Он полистал, покрякал задумчиво, всматриваясь в обильно цветастую мазню неизвестного говнописца, которого, как ни странно, взяли да напечатали как настоящего, к тому ж на гладко полированной бумаге. И предположил:
— Вот здесь, Евк, на битую гитару похоже. А тут вот — шахматы наоборот. А вон здесь — вообще на перепёлку дохлую, мокнутую в кисель… — Потом ещё чуток подумал и уточнил, ткнув пальцем в очередную репродукцию: — А вот такую я ещё с детской поликлиники помню, прикопаевской, там тоже заяц с бубнóм сидел и квадратными зенками, пачканный чернилами, похожий вон с этим. И ещё надпись помню фиолетовым, где зубы рвали. — Он захлопнул буклет и протянул его Ивановой. — «Заяц Егорка свалился в озёрко, хватайте ведёрко, спасайте Егорку!» А ты говоришь, давай стихи тебе зачитаю вслух, понимаешь…
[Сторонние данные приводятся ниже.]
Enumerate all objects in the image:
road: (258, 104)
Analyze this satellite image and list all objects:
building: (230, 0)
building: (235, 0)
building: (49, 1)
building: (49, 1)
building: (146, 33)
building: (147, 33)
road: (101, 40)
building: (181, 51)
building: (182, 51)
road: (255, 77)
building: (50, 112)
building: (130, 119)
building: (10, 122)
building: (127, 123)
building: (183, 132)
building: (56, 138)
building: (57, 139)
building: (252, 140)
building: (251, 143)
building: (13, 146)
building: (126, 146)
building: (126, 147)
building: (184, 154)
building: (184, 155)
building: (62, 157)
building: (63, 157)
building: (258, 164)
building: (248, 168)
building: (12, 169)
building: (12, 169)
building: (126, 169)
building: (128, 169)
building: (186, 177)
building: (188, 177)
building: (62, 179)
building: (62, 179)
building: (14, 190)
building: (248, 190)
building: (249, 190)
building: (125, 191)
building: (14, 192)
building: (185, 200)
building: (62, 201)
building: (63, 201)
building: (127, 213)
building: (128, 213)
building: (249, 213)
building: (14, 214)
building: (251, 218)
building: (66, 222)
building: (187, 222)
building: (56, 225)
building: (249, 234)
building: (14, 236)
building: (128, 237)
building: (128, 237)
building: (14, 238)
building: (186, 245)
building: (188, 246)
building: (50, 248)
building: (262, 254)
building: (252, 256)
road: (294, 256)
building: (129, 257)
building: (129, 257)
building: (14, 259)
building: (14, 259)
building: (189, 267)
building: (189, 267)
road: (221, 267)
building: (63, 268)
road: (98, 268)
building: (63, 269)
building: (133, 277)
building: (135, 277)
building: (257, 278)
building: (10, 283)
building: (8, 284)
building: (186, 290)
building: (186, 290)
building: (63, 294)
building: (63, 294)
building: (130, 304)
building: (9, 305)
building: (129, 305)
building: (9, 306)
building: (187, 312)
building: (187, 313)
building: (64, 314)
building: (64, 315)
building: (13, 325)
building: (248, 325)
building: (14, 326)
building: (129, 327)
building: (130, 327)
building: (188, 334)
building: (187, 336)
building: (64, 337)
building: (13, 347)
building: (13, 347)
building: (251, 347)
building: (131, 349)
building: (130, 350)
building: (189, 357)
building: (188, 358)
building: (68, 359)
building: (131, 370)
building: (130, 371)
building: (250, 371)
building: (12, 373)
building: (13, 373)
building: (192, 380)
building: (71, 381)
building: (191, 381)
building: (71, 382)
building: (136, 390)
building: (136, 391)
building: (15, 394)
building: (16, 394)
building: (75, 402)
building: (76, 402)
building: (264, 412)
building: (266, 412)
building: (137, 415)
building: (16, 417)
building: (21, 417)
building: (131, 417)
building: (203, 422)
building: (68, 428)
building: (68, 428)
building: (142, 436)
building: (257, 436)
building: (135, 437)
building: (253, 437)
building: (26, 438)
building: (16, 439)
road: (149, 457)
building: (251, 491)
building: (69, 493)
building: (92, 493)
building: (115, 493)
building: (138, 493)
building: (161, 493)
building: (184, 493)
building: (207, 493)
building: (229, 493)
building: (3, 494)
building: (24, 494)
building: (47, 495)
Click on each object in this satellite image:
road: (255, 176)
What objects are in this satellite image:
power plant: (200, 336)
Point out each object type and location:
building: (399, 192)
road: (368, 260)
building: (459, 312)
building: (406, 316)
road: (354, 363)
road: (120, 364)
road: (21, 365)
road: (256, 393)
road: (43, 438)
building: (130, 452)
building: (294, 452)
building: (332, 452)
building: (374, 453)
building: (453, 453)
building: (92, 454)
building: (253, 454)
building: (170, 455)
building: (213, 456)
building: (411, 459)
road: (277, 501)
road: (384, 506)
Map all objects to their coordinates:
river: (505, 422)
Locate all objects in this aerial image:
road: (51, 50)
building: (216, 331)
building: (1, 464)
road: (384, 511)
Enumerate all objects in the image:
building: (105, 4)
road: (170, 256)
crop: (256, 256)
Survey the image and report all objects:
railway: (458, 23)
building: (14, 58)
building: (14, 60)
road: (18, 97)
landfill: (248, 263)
И всё. Ни улыбки, ни укора, ни просвета в глазах, ни особого разочарования. И это, наверно, было нормально, если брать отдельного патологически нормального человека, но только не художника, странного одной лишь мыслью своей об изображаемом предмете. И не её саму, Еву Иванову, хромоногую ценительницу малопонятного, но всё равно прекраснейшего из искусств.
Глава 7
Дядя Саша
За все годы, начиная от ранних детдомовских, не раз и не два намеревалась Ева Александровна совершить один конкретный шаг. Так, чтобы возник наконец реальный шанс прояснить для себя хоть малую часть истории своего происхождения. Редкие сны, что случались «на тему», к истине никак не приближали, несмотря на все имевшиеся для подобного успеха предпосылки. На себе — тоже не работало. Невнятно-апатичные намёки, не успев толком возникнуть в пространстве мутного сна, так и не перерастали в полноценное изображение. Не говоря уже о звуках и каких-либо словах. Нечто далёкое и размытое, обладающее нулевой температурой, вялым цветом и рыхлым объёмом, просто-напросто проволакивалось мимо её сна, ни на йоту не задевая мало-мальски чувственных рецепторов. После себя оставляло оно лишь неприятное чувство безнадёги, и больше ничего.
В свидетельстве о рождении её фамилия — Иванова — значилась как вписанная при появлении на свет. То же касалось и отчества — Александровна. Всё. Большей, нежели эта, информацией никто не располагал, хотя, ещё будучи детдомовкой, она сделала несколько напрасных попыток вынудить кого-нибудь из взрослых на откровенность. Впрочем, когда интересовалась у воспитателей, ей вполне искренне отвечали, сверясь по документам: поступила, мол, с пометкой «сирота», никаких иных сведений обозначено не было, так что, как говорится, ничем не поможем тебе, Иванова. Ну хорошо, пускай, размышляла Ева, раскидывая в голове возможный порядок действия местных властей, в чьих руках оказалась сирота по рождению. Поначалу же был, наверно, детский приют какой-никакой. После — дом малютки или что-то такое. А уж только потом её перевели сюда, в семнадцатый, верно? И сама же отвечала себе: верно, так и было, Ева Иванова, а как ещё-то быть могло?